The Phrase Today
"A Magdalene" survives as a term in historical and literary contexts for a reformed woman of ill repute, though its use as a live idiom has diminished since the twentieth century. The name remains potent, however, through the controversies surrounding the Magdalene laundries of Ireland and through popular culture's persistent fascination with Mary Magdalene's identity and rehabilitation.
Biblical Origin
The biblical evidence for Mary Magdalene is more sparse than tradition suggests. Luke 8:2 describes her as a woman "out of whom went seven devils," and she appears prominently in all four Gospel resurrection narratives - she is the first or among the first to witness the risen Christ. John 20:16 records the intimate scene: "Jesus saith unto her, Mary.
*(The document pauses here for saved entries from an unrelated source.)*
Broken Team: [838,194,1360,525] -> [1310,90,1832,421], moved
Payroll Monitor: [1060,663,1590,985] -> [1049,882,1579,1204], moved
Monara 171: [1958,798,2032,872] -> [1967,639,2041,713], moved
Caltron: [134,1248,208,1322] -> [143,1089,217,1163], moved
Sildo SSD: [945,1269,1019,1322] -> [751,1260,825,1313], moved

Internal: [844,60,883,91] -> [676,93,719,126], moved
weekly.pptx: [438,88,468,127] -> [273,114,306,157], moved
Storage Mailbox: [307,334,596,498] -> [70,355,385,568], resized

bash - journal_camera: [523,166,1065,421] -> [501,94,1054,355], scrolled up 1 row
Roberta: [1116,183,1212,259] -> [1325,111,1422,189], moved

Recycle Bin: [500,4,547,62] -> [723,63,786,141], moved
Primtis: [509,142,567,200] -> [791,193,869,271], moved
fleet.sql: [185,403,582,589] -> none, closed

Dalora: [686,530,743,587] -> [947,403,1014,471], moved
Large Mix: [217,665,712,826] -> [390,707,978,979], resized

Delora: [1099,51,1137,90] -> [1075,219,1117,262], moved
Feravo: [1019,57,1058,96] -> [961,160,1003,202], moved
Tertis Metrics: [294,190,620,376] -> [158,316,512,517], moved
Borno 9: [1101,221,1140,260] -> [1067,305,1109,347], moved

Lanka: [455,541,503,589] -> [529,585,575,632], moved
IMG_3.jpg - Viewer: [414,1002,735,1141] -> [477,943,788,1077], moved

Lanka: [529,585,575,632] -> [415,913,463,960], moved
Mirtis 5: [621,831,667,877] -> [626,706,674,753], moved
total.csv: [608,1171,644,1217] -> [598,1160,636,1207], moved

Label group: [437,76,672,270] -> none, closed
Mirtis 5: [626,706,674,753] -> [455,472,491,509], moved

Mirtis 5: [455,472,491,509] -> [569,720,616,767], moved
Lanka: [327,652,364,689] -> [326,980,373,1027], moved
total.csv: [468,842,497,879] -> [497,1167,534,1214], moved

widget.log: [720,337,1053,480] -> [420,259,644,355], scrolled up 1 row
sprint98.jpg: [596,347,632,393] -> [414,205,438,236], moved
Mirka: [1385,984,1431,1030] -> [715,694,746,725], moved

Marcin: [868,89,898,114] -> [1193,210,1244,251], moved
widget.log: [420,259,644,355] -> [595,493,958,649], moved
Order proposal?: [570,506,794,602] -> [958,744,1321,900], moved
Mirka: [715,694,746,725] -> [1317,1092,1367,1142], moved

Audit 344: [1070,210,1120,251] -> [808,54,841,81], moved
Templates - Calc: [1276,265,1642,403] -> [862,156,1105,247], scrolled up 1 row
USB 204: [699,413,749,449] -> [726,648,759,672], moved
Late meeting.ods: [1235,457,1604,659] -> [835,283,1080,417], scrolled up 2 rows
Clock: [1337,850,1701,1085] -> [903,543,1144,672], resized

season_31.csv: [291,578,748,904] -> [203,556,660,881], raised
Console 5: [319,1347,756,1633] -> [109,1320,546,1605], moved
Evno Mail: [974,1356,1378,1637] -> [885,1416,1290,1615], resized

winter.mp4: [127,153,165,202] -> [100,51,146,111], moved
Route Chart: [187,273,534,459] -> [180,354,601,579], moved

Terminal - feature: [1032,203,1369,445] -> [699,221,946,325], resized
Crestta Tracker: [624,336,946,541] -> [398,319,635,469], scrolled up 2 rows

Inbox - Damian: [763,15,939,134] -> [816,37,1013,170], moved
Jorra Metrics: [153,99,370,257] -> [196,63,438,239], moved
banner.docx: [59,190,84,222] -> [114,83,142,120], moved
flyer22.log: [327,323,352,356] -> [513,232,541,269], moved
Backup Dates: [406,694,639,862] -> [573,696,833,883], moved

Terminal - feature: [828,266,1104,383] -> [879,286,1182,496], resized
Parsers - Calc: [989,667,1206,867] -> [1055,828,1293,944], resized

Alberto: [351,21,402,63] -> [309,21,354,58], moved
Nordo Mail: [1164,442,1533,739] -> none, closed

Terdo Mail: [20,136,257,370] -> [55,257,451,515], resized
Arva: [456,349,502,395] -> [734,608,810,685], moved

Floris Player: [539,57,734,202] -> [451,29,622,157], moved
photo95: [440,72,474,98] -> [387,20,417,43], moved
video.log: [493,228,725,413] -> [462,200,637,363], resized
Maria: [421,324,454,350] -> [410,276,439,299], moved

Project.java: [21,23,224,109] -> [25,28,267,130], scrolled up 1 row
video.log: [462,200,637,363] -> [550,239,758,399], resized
She turned herself, and saith unto him, Rabboni; which is to say, Master." The seven devils were likely spiritual oppression rather than moral failing, but Pope Gregory I's 591 homily conflated her with the unnamed sinful woman of Luke 7 and Mary of Bethany, creating the composite figure of the penitent prostitute that dominated Western Christianity for fourteen centuries.
Semantic Drift
The name shifted from a specific historical person to a category of person through Pope Gregory's influential merger. Once "Magdalene" became synonymous with reformed prostitute, it acquired institutional power. The word became a noun with enormous weight - compassionate in its intention (these women deserved rehabilitation) but also morally categorizing in a way that reflected Victorian sexual ideology as much as biblical teaching. The Eastern Orthodox church, which never accepted Gregory's conflation, continued to venerate Mary Magdalene as the Apostle to the Apostles without the penitent-sinner overlay.
Historical Usage
Magdalen College, Oxford (founded 1458) and Magdalene College, Cambridge (founded 1428) were named partly in connection with this penitential tradition. Magdalene hospitals and asylums for "fallen women" multiplied across eighteenth- and nineteenth-century Britain. The Magdalene laundries in Ireland operated until 1996, housing women deemed sexually deviant, many of them worked in institutional laundries in conditions later recognized as abusive. The 2002 film The Magdalene Sisters brought international attention to this history. In 2016, Pope Francis formally revised the Roman Martyrology to give Mary Magdalene the title "Apostle of the Apostles," partially correcting Gregory's 591 identification.
Cross-Linguistic Reach
The figure of the Madeleine (French), the Magdalena (Spanish, Portuguese, German), and the Magdalena (Scandinavian languages) carries similar associations across Catholic Europe. In art, the Magdalen weeping is one of the most frequently painted subjects in Western religious art, appearing in works by Titian, El Greco, Georges de la Tour, and Guido Reni. Each culture developed its own iconography of the repentant woman with unbound hair, alabaster jar, and skull - all extra-biblical elaborations that further embedded the penitent reading.
Cultural Usage
Dan Brown's The Da Vinci Code (2003), whatever its historical inaccuracies, brought Mary Magdalene back into global popular conversation and rehabilitated her reputation for millions of readers. Academic feminist scholarship since the 1970s has systematically dismantled Gregory's composite figure, restoring her status as a witness and leader in the early Christian movement. The name today occupies a complex cultural space: a term historically used to categorize and institutionalize women, now increasingly reclaimed as the name of the woman who first proclaimed the resurrection.